====== Supplied passage

The article needed to include quotes from the biennial’s director and founder, Ryan Hughes, while also introducing the reader to this young biennial and the context it operates in. The final feature from the programme participants is by Valerie Zwart.

8. Coventry Biennial by Valerie Zwart

It could have gone horribly wrong,” admits Coventry Biennial’s artistic director Ryan Hughes. This could be said about any endeavour of scale, but the 2019 biennial may have felt particularly precarious for Hughes, its only curator and full-time member of staff. With the help of a small team, he coordinated the contributions of 106 participating artists, 33 organisational partners and four public funders – all in the anticipation of 50,000 visitors.

Hughes themed the biennial ‘The Twin’, after the practice of twinning cities which began with Coventry’s linking with Stalingrad in 1944. That meant tapping talent from art communities in the 25 cities that Coventry has twinned with in the intervening 75 years.

Founded in 2017, the biennial was initially a response to Coventry’s 10-year cultural strategy, which included Coventry’s bid to become the 2021 UK City of Culture but did not include much visual arts provision. From the beginning, Hughes has viewed this project as an “opportunity to be bold and ambitious”. So, in the city that with twinning has done so much to promote the idea of international friendship, yet which also voted Leave in 2016, Hughes set out to engage with Coventry itself. Consequently, the 2019 exhibition’s positioning as the ‘UK’s social biennial’ also meant delving inwards to engage locally and join up communities that don’t usually meet.

Art is the catalyst here, levelling out social space – across studios, museums, tower blocks and homeless charities – to create the kinds of social experiences that change mindsets: getting people together to eat, do yoga, or make art. Hard-to-engage communities will come to the biennial, says Hughes, because they, or someone they know, are in the biennial. This kind of levelling is itself a kind of twinning.

Scale and complexity are good reasons to have a pragmatic approach to the biennial model. But Hughes has kept only the “useful” elements of the model, discarding some other typical features like being a “showcase for commercial galleries, as most biennials are”, and the habit of not showing the work of locally-based artists; something that “disgusts” Hughes. The outcome is a 50-50 mix between national/international and local artists.

Ultimately, however, a biennial is still about the art itself. At one point in its development, the civic aspect of ‘The Twin’ became so dominant that it felt like the team was, as Hughes puts it, “doing the council’s work for them”. The realisation led to an opening up of the theme to explore a much wider range of dualities’ including the double, the copy, the fake, the replica, (non)binaries, mirroring and counter experience. “At that point, we felt the exhibition had some sort of potential to probe and explore the contemporary moment that feels deeply problematic.”

============

> **Brief**: Write the next part of the Coventry Biennial article, starting after its final sentence.

====== Information provided

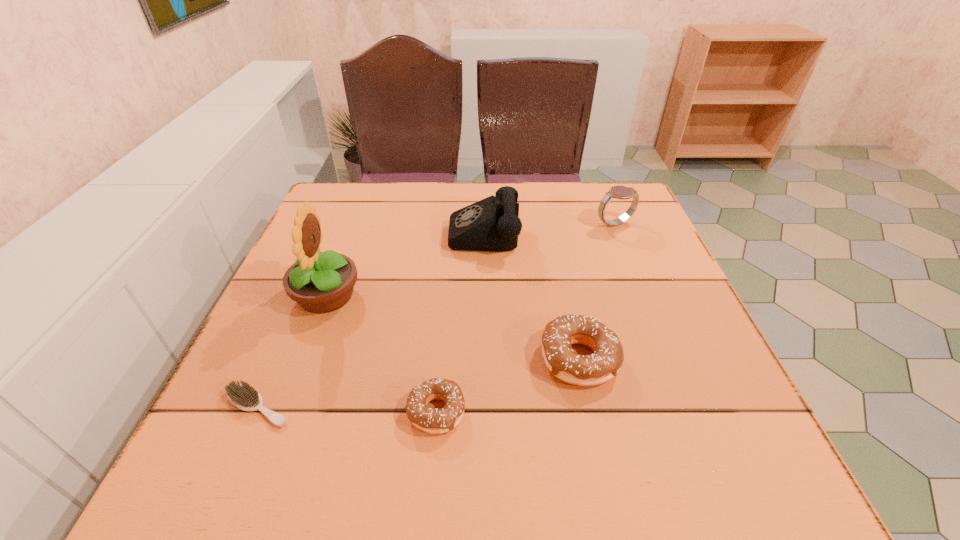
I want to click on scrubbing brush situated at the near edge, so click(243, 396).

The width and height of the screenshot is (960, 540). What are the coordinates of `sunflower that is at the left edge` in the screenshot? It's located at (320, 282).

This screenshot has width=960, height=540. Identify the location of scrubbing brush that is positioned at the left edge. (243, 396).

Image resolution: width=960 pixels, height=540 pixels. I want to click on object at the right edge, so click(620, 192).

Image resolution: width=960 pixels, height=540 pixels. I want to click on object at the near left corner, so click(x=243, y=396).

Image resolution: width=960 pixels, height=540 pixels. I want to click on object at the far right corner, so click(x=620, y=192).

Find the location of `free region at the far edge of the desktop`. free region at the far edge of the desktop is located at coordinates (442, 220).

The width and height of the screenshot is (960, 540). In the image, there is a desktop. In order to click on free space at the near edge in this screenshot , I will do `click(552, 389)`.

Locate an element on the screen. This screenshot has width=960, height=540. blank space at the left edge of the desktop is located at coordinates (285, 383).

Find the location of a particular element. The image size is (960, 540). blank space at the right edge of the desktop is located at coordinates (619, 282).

============
====== Information provided

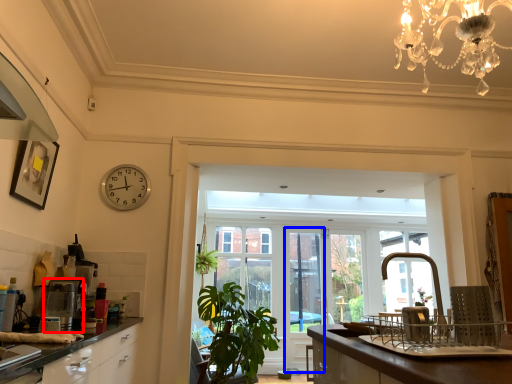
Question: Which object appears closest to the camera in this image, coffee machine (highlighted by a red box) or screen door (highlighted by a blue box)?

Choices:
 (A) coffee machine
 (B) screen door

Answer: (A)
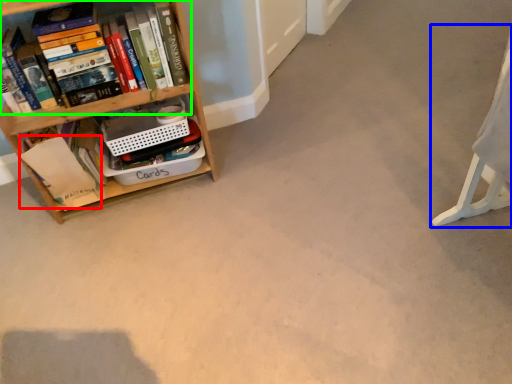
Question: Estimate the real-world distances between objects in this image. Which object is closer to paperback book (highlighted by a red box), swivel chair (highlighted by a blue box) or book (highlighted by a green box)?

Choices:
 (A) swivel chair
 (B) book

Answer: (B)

============

> **Written response**:
The contemporary moment is undeniably present in the artworks shown at the biennial’s two main venues, but the work never comes over as illustrative of a particular curatorial perspective. This is partly a function of the twin as the biennial’s versatile conceptual lynchpin, and it’s also down to the contrasting nature of the show’s two main venues. One is the Herbert, a white-walled, purpose-built cultural vessel. The other, the Row, is a former NHS addiction rehab clinic, untouched since the day it was abandoned. These two venues are as socially and politically non-identical as twins ever could be.

At the Herbert, the work itself does all the heavy lifting, and two works – one by a local activist, the other by an international award winner – best demonstrate the accessibility and spirit of this part of the exhibition. Adele Mary Reed’s Five Dérives series of photographs looks outwards and within Coventry to make connections. Reaching back to Guy Debord for inspiration, Reed walked around five cities photographing their similarities and differences. In an extension, or twinning, of this work, Reed also shows a more literally and physically accessible series of derivatives — photos of cats in windows in the five cities, to be distributed as window stickers throughout Coventry. The accompanying wall text doubles as a notice for a meeting of Mothers Who Make Coventry, an organisation supporting mothers who are artists, of which Reed is a local organiser.

In contrast, it’s hard to imagine a more elegant examination of a problematic relationship than Mona Hatoum’s A Couple (of swings). For most, an empty swing is an open invitation, but Hatoum’s face one another at a proximity that makes them impossible to use, even if these swings weren’t made of glass. The Palestinian-born artist has neatly evoked the universally relatable notion of unfulfillable potential due to a thing’s own nature and position in relation to its immediate surroundings.

At the Row, many of the pieces are site-specific, referencing health and identity themes. These include Hira Butt’s Dhee Rani (Princess Daughter) whose evocation of the use of power within a specific culture requires only a few angled poles, bracelets and a bejewelled football. In contrast, the home-made aesthetic of Matt Gale’s Soma, featuring vessels with balloon-like shapes that distill liquid and light from a central heart, lung and oesophagus, gives a visceral sense of the fragility and imperfection of the human body.

The contemporary moment is also echoed in Darryl Georgiou and Rebekah Tolley-Georgiou’s dual-screen valentine to cold war paranoia, Twin stranger: entangled state, which pairs a series of filmic reframings of two images – a Berlin hotel lobby and an ID photo of a boy – with narration that seeds suspicion into every element, in a stream-of-consciousness tour of impressions and insinuations. It has an illogical centrifugal force very reminiscent of social media.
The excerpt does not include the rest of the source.